L’Île de France aux yeux d’ardoise
En souriant voudra tenter
De ravir à vos cruautés
Le cœur à qui vous cherchez noise.

Mais en vain parmi les crins blonds
De cette reine des moissons
Rougira le pavot sauvage,

Pourrai-je désormais le voir
Refleurir à son avantage
Ailleurs que dans vos cheveux noirs?

Q15 – T14 – banv –  octo

Le soir violet s’est déployé sur ma fenêtre, — 1929 (2)

Louis ChadourneAccords

Le soir violet

Le soir violet s’est déployé sur ma fenêtre,
Il s’est levé de très loin, – par delà les mers,
Avec toute une finalité de non-être,
Comme un drapeau vineux sur les horizons clairs.

Viens, lève-toi, c’est l’heure. Ô ma vieille torture
Et toi, crève, œil sanguinolent de désespoir.
Mais vous dormez.

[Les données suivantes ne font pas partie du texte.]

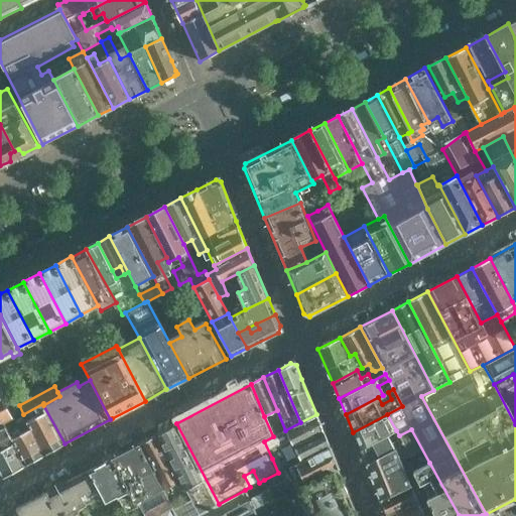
[(0,424),(13,418),(1,396),(0,395),(0,424)]
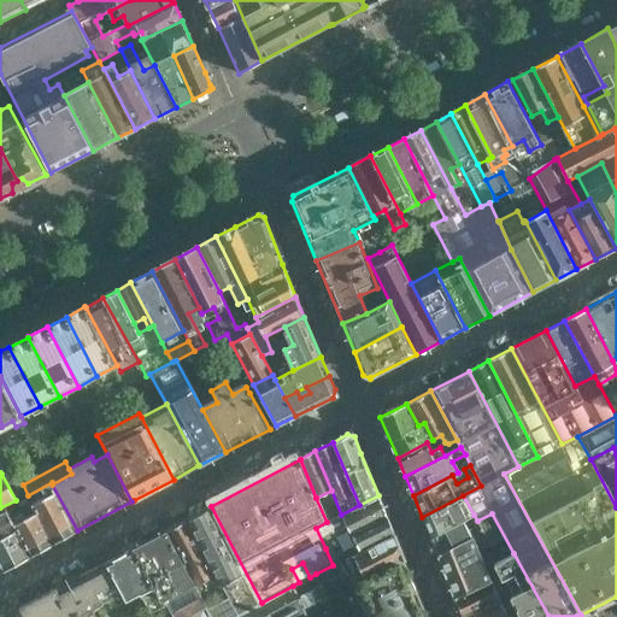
[(77,530),(52,485),(52,482),(28,495),(16,501),(16,500),(0,507),(0,568),(1,573),(53,544),(77,530)]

Je sais, bien au-delà des soirs
Une Île où des parfums se traînent, chevelure! ….

Rêves pour notre Amour l’éternelle Jeunesse,
Ou tout au moins une éternité de promesse!
Apaisement, fleurs ou étoiles en veilleuses:

Sans plus jamais, jamais, les écroulements brusques
D’ombre, les fins des réveils de nuits très amoureuses,
Où la Mort fait couler ses doigts bleus sur nos nuques.

1913

Q60 – T14

O Sonnet, tes quatorze rimes, — 1929 (1)

Henri de RégnierVestigia Flammae

Frontispice

O Sonnet, tes quatorze rimes,
En leur ordre bien mesuré,
Ont je ne sais quoi de sacré
Pareil aux dépouilles opimes!

Pur joyau, honneur de nos rimes,
Ton or, avec art ajouté,
Enchâsse le reflet nacré
Des mots qu’avec soin nous polîmes.

Comme les conques de la mer
Que travaille le flot amer
Au gouffre bleu que nul ne sonde,

Tu conserves tous les échos,
O Sonnet à la vie profonde,
En tes méandres musicaux!

Q15 – T14 – banv – octo  – s sur s

Comme un beau vase il doit être parfait ou plein. — 1928 (10)

Mathilde Delaporte Sonnets

Le sonnet

Comme un beau vase il doit être parfait ou plein.
Lorsqu’il est vide il faut, sans tache et sans jaspure,
Que les vers, épousant l’harmonieuse épure,
Soient d’un corps précieux, opaque ou cristallin.

Qu’on tremble d’y toucher, si l’on n’est pas enclin
A chercher au travers des mots la forme pure !
Pour oser modeler la parfaite courbure,
Il faut être un Seigneur de l’art, par un Vilain.

Cependant j’ai tenté la tâche difficile,
Et les flancs imparfaits de mon vase d’argile,
S’emplissent lentement d’une rare liqueur,

Ayant pour concentrer l’atome qu’il réclame,
Pressé de mes deux mains ma pensée et mon cœur
J’ai pu dans le Sonnet mettre des gouttes d’âme.